LAWYER-CLIENT RELATIONSHIP – attorneys do not necessarily engage in unethical conduct by writing filings for pro se litigants without court disclosure
The Second Circuit has ruled that attorneys may ghostwrite filings for pro se litigants to submit to the court without violating any current standards of conduct. An attorney did not act dishonestly and therefore is not subject to discipline for writing petitions for a pro se litigant without disclosing her involvement in the case to the court (In re Liu, 2d Cir., No. 09-90006-am, 11/22/11).
Noting conflicting authority on the issue, the court found persuasive a 2007 opinion by the ABA's Standing Committee on Ethics and Professional Responsibility, concluding that ghostwriting briefs and pleadings don’t inherently violate lawyer conduct rules.
The Committee on Attorney Admissions and Grievance for the Second Circuit recommended that attorney Fengling Liu be publicly reprimanded for instances including an assertion that Liu violated her duty of candor by not informing the court that she helped draft petitions that were filed by pro se litigants in the Second Circuit.
While issuing a public reprimand for other misconduct, the court decided that Liu did not commit sanctionable misconduct when she ghostwrote the petitions. The court announced three categories of ghostwriting: (1) where an attorney drafts a pleading and her involvement is not disclosed; (2) where the pro se litigant tells the court about the attorney's involvement, but not her identity, and (3) when the attorney's identity is disclosed, but she does not enter an appearance or sign the pleading.
The court noted that a number of federal courts “have found that attorneys who had ghostwritten briefs or other pleadings for ostensibly pro se litigants had engaged in misconduct.” However, “a number of bar association ethics committees have been more accepting of ghostwriting,” the Second Circuit said.
ABA Formal Ethics Opinion 07-446 (2007) notes “A lawyer may provide legal assistance to litigants appearing before tribunals ‘pro se’ and help them prepare written submissions without disclosing or ensuring the disclosure of the nature or extent of such assistance.” Providing such service, the committee said, is a form of limited representation under Model Rule of Professional Conduct 1.2(c), which states: “A lawyer may limit the scope of the representation if the limitation is reasonable under the circumstances and the client gives informed consent.”

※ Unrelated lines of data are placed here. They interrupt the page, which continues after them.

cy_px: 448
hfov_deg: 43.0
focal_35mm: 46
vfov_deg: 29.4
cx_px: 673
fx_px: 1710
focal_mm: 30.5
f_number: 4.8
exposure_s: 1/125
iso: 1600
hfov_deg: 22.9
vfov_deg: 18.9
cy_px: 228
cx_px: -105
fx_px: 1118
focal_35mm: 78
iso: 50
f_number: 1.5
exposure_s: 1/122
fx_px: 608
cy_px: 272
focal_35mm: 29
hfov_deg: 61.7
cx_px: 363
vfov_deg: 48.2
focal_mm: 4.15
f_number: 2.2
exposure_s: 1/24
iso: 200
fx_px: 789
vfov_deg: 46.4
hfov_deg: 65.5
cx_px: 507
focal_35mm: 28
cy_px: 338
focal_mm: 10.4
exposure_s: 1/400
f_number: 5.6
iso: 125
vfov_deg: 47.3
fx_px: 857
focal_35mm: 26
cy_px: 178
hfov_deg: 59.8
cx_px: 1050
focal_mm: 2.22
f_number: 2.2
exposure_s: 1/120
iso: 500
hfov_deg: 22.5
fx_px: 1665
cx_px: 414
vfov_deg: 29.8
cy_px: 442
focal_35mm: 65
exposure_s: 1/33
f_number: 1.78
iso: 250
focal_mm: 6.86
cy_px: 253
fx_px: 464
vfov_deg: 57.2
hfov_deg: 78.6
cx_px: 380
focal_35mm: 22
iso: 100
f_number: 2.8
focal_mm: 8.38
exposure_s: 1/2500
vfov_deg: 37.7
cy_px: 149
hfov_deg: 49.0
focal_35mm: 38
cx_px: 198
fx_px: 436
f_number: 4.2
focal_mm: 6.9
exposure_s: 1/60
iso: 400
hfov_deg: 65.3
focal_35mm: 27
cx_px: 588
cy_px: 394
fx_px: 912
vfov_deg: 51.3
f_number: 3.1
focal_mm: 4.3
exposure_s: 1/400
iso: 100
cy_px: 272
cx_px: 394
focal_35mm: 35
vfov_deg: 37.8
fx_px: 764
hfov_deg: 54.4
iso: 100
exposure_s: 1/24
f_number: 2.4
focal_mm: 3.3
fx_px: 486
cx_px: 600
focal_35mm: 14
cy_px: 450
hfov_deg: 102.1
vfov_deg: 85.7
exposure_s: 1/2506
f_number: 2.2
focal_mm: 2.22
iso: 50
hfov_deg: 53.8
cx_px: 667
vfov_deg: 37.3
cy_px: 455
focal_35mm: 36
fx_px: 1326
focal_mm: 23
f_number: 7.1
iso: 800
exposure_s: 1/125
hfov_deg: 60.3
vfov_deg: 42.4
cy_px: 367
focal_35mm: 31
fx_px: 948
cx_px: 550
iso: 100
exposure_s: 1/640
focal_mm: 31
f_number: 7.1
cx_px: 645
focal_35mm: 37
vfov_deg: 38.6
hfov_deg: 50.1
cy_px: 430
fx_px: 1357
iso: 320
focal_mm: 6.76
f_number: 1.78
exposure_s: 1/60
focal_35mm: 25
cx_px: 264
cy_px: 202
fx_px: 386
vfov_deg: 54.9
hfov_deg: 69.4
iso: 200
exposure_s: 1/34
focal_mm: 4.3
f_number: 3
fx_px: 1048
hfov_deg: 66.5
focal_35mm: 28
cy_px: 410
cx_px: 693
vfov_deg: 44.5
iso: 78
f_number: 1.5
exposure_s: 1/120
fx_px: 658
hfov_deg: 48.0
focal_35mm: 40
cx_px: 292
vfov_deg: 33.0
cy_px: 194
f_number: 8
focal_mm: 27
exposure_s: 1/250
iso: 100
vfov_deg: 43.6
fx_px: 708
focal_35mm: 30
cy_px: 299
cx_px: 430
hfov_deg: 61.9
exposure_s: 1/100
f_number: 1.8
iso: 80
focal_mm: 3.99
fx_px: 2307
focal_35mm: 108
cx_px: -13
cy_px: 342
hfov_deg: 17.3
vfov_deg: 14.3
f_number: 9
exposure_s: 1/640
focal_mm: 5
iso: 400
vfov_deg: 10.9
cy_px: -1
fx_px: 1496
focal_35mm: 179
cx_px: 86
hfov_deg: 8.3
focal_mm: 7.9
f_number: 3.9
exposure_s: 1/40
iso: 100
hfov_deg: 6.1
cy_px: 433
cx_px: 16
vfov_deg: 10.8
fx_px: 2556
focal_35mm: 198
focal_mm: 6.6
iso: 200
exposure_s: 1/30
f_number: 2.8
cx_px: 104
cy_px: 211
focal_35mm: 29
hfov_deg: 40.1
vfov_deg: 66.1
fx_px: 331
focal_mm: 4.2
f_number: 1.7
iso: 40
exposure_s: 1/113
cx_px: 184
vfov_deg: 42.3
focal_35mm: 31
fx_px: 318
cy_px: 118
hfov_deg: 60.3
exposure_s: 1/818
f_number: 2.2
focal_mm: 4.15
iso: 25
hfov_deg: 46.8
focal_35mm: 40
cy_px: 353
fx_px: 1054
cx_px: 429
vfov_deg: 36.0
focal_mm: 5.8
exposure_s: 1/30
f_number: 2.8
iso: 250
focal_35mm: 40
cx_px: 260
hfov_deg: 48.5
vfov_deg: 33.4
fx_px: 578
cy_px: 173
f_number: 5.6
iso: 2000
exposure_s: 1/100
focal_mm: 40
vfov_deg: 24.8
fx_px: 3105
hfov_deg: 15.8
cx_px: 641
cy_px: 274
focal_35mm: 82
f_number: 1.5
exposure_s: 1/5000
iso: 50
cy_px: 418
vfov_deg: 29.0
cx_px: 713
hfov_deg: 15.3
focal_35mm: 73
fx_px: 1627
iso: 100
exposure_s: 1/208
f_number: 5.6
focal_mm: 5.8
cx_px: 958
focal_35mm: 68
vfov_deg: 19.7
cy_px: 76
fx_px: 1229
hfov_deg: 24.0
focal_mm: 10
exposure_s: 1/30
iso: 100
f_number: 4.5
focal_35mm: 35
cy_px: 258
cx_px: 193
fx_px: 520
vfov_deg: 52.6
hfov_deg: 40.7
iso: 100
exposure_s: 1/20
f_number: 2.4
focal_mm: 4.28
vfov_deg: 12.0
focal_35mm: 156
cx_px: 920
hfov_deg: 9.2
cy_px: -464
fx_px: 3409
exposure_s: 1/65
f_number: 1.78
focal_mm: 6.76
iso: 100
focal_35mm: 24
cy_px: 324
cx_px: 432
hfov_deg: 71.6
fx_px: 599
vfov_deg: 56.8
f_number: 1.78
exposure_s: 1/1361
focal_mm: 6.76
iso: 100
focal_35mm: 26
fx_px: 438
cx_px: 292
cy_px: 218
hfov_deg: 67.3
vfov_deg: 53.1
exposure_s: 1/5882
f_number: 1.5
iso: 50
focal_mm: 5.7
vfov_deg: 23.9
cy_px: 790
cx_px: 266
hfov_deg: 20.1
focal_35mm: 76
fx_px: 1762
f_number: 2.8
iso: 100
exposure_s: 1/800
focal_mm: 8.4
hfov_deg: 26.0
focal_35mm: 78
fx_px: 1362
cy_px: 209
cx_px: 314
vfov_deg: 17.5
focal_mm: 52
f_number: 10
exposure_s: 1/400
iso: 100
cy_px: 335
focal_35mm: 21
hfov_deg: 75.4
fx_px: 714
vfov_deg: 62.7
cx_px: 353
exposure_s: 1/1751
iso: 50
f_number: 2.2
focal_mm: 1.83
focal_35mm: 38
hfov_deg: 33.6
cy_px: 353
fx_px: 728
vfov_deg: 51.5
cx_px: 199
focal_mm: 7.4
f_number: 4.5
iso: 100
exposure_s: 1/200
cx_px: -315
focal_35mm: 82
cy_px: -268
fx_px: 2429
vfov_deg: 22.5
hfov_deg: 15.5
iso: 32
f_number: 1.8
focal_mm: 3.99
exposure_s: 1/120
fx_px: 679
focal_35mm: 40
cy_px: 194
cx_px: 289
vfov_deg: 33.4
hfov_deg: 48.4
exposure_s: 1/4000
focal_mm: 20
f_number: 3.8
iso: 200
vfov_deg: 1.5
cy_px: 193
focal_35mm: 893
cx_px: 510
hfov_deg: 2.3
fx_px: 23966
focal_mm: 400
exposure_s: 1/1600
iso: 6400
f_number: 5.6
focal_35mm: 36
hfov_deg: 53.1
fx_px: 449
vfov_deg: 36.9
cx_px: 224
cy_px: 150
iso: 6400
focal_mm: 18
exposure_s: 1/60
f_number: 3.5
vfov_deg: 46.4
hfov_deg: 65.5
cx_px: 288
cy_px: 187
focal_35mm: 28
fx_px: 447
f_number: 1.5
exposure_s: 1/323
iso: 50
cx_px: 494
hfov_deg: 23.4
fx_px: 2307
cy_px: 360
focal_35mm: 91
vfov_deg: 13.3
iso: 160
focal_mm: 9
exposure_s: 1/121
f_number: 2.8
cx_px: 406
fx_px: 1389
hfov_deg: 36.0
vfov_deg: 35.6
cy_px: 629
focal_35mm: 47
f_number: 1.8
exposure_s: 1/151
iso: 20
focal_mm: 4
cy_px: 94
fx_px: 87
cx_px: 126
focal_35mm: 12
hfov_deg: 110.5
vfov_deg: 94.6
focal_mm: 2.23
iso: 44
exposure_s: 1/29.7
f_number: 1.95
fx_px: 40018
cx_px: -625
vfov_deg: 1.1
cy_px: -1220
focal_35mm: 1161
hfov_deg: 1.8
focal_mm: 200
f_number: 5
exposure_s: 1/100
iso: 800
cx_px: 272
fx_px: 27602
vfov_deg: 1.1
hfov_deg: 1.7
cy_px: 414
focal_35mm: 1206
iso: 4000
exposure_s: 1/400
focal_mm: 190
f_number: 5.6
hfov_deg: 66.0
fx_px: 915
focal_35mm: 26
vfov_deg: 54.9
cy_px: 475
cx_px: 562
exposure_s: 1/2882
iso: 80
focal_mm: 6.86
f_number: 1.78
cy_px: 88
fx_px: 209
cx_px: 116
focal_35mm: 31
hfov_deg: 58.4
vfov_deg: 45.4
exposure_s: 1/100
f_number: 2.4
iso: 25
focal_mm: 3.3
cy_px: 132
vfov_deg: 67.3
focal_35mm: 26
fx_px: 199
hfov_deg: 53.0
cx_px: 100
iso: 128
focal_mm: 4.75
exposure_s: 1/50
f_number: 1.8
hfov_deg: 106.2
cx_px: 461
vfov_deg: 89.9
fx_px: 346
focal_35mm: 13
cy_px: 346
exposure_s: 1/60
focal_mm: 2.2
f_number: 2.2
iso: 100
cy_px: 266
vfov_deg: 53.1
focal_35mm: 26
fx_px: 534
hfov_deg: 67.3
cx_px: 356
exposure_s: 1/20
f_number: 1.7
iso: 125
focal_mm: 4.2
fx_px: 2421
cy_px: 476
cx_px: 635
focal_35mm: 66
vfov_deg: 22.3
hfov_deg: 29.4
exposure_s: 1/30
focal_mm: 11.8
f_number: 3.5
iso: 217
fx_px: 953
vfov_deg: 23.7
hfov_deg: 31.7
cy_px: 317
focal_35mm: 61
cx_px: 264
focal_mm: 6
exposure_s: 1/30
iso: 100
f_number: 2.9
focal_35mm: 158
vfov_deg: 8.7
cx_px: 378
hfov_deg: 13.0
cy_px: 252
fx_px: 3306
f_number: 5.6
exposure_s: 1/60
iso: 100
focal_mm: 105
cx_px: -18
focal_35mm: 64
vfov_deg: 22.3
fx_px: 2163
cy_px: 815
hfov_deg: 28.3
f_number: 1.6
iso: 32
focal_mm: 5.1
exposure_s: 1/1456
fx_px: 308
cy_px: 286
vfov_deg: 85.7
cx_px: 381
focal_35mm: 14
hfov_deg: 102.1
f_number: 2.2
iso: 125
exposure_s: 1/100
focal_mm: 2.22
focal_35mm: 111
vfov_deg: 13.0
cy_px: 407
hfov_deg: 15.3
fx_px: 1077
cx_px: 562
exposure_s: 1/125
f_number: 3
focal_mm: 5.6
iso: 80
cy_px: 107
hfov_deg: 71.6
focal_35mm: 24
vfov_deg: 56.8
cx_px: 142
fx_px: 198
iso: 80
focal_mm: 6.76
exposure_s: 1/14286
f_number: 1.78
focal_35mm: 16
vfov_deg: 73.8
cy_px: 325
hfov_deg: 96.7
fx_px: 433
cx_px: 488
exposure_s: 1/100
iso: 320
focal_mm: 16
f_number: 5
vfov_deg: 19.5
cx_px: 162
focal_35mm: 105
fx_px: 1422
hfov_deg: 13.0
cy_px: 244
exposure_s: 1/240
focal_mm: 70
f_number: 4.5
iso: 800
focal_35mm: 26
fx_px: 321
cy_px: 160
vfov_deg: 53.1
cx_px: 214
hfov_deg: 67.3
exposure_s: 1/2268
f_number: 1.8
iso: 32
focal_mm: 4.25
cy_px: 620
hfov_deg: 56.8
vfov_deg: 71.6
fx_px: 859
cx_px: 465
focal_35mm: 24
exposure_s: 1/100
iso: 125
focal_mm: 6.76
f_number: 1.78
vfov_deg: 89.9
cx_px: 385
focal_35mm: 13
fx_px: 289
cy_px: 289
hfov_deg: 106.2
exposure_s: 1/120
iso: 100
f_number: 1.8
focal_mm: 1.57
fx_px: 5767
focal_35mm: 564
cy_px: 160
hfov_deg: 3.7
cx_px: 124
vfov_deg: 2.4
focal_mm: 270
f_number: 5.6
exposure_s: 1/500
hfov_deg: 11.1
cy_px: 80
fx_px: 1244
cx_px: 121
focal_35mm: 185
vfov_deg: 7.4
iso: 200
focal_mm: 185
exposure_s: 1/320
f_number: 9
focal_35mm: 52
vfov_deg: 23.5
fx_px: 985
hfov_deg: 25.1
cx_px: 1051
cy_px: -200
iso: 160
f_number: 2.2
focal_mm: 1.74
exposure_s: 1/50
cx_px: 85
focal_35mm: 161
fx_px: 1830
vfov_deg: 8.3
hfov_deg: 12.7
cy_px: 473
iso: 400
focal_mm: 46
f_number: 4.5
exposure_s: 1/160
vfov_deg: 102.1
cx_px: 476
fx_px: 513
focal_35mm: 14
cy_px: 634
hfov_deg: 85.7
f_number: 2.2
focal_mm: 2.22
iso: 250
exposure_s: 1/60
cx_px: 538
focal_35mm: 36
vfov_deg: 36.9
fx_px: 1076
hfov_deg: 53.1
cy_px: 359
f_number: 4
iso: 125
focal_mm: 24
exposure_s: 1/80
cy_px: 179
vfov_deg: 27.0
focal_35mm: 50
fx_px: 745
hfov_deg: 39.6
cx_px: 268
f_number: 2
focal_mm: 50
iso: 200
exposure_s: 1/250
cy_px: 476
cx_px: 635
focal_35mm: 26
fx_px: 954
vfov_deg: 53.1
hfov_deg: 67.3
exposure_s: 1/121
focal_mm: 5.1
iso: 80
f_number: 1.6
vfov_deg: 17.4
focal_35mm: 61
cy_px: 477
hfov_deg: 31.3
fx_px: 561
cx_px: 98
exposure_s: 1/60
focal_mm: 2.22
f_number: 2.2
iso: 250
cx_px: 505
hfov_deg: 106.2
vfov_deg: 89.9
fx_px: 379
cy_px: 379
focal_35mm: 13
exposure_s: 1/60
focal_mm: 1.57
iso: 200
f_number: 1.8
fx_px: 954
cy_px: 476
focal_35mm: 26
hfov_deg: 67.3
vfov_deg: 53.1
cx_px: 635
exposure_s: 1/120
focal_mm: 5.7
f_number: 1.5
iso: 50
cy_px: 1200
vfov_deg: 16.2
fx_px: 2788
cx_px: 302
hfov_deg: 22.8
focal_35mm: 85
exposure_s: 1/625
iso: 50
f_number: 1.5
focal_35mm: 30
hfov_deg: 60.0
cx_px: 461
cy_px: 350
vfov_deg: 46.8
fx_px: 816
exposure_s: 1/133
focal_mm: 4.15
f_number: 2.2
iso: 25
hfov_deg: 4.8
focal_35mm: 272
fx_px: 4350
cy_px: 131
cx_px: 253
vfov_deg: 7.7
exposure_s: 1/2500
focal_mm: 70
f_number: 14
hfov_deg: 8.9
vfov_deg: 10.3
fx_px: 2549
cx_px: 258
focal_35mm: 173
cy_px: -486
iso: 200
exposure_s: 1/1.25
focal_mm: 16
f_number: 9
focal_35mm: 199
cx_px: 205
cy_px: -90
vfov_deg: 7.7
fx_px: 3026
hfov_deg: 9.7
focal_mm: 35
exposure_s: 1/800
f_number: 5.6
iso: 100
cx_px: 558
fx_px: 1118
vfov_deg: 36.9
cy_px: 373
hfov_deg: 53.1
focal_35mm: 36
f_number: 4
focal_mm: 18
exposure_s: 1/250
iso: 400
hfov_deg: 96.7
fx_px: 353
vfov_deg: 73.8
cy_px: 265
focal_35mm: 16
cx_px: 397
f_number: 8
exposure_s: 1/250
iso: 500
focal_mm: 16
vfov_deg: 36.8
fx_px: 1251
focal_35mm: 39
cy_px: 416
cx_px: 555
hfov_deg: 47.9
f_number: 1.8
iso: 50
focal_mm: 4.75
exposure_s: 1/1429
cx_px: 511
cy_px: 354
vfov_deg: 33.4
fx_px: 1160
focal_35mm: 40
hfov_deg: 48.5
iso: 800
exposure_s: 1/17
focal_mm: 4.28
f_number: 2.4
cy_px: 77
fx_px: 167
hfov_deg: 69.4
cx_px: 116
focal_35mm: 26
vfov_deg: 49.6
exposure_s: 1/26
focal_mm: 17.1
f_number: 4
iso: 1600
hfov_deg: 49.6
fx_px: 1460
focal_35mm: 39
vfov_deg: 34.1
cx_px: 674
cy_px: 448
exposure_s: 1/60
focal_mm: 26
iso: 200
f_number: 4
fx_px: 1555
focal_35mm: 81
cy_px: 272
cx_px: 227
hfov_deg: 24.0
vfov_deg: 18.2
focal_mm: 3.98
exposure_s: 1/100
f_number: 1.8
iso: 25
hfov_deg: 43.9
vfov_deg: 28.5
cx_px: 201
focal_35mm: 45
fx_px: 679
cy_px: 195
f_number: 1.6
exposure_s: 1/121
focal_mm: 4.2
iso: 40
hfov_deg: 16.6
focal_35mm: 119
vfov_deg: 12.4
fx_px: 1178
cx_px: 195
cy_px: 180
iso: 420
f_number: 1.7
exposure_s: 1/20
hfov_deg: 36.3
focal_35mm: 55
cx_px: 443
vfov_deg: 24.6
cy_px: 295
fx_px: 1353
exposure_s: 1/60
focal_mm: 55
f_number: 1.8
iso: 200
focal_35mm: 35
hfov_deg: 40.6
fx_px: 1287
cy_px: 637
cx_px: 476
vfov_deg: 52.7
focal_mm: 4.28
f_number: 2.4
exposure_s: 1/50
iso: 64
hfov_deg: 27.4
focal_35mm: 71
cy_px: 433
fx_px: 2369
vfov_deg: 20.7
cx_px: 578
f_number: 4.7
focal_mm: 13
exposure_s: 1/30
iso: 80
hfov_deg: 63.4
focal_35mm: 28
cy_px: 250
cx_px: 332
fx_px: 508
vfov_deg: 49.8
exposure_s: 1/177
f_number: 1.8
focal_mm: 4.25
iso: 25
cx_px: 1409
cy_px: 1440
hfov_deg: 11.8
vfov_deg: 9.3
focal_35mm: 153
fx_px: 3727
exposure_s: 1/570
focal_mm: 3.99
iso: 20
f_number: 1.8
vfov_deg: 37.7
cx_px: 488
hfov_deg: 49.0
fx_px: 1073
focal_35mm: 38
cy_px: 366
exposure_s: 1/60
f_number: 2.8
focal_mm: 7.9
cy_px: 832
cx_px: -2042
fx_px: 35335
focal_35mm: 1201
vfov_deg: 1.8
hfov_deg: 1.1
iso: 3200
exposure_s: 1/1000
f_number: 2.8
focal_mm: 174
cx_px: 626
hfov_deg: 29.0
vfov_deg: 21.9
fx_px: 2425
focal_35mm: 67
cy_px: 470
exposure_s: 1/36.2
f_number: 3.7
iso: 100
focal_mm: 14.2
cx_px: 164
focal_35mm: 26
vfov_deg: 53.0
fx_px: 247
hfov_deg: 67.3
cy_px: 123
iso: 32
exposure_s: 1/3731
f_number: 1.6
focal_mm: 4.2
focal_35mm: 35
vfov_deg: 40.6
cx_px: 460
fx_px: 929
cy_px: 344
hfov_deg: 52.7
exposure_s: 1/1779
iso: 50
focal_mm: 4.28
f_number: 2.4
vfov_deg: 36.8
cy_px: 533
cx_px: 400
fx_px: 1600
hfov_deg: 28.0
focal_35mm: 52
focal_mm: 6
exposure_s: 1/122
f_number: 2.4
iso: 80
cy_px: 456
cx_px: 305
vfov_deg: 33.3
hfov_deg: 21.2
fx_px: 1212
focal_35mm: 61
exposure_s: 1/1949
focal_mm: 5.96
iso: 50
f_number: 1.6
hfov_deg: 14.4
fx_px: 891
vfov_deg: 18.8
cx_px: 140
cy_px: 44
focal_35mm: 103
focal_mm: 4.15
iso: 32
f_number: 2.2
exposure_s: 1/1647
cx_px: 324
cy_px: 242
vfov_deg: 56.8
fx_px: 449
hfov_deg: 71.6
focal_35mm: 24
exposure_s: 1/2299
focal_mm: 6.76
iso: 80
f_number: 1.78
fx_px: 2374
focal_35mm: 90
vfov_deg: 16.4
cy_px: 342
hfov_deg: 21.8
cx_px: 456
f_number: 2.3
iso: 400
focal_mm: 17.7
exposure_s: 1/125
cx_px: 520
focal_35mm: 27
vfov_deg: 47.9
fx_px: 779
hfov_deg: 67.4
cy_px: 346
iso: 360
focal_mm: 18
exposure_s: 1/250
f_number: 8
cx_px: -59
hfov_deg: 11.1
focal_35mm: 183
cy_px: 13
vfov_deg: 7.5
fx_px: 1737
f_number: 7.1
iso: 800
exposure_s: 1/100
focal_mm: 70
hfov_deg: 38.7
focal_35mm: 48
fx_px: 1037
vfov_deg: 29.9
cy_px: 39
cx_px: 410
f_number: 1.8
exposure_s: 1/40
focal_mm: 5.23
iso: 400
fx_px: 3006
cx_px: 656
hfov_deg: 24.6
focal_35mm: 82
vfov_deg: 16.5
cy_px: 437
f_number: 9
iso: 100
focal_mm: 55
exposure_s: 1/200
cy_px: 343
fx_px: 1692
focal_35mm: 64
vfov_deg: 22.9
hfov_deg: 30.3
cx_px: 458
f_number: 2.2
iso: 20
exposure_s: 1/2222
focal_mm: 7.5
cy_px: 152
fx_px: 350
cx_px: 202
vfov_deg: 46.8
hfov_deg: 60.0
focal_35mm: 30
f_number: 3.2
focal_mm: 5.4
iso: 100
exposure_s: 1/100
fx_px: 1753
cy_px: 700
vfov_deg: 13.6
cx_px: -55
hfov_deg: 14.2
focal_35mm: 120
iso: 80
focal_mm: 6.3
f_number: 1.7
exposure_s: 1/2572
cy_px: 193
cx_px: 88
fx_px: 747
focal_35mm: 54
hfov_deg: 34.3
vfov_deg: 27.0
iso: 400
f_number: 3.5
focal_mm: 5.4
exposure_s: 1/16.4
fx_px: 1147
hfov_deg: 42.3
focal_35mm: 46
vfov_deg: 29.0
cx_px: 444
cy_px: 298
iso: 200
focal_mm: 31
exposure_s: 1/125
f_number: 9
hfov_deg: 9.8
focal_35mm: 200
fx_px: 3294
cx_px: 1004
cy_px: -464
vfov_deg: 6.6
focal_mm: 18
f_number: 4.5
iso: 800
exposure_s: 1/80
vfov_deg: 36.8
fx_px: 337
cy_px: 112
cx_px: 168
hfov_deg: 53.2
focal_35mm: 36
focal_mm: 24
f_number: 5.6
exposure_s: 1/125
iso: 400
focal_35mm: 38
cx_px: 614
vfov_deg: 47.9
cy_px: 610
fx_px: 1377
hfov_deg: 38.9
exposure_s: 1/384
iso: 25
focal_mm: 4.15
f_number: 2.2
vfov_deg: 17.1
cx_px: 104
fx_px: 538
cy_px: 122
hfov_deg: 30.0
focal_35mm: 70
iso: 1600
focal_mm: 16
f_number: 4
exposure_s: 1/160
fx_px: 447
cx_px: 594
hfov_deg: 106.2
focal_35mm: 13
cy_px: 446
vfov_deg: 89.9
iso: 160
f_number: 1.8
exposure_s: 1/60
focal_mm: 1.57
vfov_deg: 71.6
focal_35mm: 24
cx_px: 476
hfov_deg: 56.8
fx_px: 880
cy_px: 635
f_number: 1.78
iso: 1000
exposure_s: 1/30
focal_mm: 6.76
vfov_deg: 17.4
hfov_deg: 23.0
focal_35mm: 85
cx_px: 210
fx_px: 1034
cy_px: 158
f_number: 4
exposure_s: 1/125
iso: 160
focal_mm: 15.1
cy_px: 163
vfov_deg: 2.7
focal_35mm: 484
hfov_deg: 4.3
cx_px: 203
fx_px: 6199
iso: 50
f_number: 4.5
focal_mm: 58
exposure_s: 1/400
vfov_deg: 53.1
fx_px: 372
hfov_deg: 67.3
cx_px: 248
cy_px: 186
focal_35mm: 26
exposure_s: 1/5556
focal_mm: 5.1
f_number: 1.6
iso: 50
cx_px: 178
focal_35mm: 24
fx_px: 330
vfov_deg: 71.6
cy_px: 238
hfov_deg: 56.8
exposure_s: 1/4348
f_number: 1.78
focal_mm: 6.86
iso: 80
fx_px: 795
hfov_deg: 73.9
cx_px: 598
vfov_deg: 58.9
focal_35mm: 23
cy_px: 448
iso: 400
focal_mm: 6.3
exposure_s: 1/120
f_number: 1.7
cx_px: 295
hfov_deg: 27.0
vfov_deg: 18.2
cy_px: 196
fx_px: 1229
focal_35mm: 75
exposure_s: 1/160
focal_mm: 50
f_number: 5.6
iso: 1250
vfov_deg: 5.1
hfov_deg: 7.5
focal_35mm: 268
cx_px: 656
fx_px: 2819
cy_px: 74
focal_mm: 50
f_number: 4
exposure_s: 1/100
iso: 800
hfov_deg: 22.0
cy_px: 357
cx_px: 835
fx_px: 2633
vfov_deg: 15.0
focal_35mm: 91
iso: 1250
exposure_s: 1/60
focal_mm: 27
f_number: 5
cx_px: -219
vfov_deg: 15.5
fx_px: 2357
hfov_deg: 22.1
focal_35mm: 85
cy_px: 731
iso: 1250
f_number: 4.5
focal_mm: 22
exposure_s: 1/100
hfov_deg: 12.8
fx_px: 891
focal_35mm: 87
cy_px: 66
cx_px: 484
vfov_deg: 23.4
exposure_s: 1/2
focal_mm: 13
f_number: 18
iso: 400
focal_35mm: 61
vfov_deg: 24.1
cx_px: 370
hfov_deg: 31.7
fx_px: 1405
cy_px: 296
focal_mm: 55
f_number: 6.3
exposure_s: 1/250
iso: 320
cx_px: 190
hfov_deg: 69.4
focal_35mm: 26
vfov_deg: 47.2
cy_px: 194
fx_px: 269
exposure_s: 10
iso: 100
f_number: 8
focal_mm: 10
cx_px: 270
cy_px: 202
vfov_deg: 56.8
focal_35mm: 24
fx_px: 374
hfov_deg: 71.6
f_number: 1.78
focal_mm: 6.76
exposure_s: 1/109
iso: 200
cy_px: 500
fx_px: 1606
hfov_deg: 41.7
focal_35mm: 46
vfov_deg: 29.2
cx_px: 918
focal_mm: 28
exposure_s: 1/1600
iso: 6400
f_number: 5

Opinion 07-446 continues “Whether it is dishonest for the lawyer to provide undisclosed assistance to a pro se litigant turns on whether the court would be misled by failure to disclose such assistance.” There is no dishonesty so long as the client does not make an affirmative representation, attributable to the attorney, that the pleadings were prepared without an attorney's assistance.
An earlier committee had concluded that Liu's ghostwriting violated her duty of candor to the court and thus ran afoul of DR 1-102(a)(4) of the former New York Code of Professional Responsibility, barring lawyers from engaging in conduct “involving dishonesty, fraud, deceit, or misrepresentation.”
The court said, however, that to violate DR 1-102(a)(4), Liu, at the very least, would have to have known, or should have known, “of either (a) an existing obligation to disclose her drafting of pleadings, or (b) even in the absence of such a general obligation, the possibility that nondisclosure in a particular case would mislead the court in material fashion.”
The court said that “In light of this Court's lack of any rule or precedent governing attorney ghostwriting, and the various authorities that permit that practice, we conclude that Liu could not have been aware of any general obligation to disclose participation to this court.” It concluded that “Liu's ghostwriting did not constitute misconduct and therefore does not warrant the imposition of discipline.”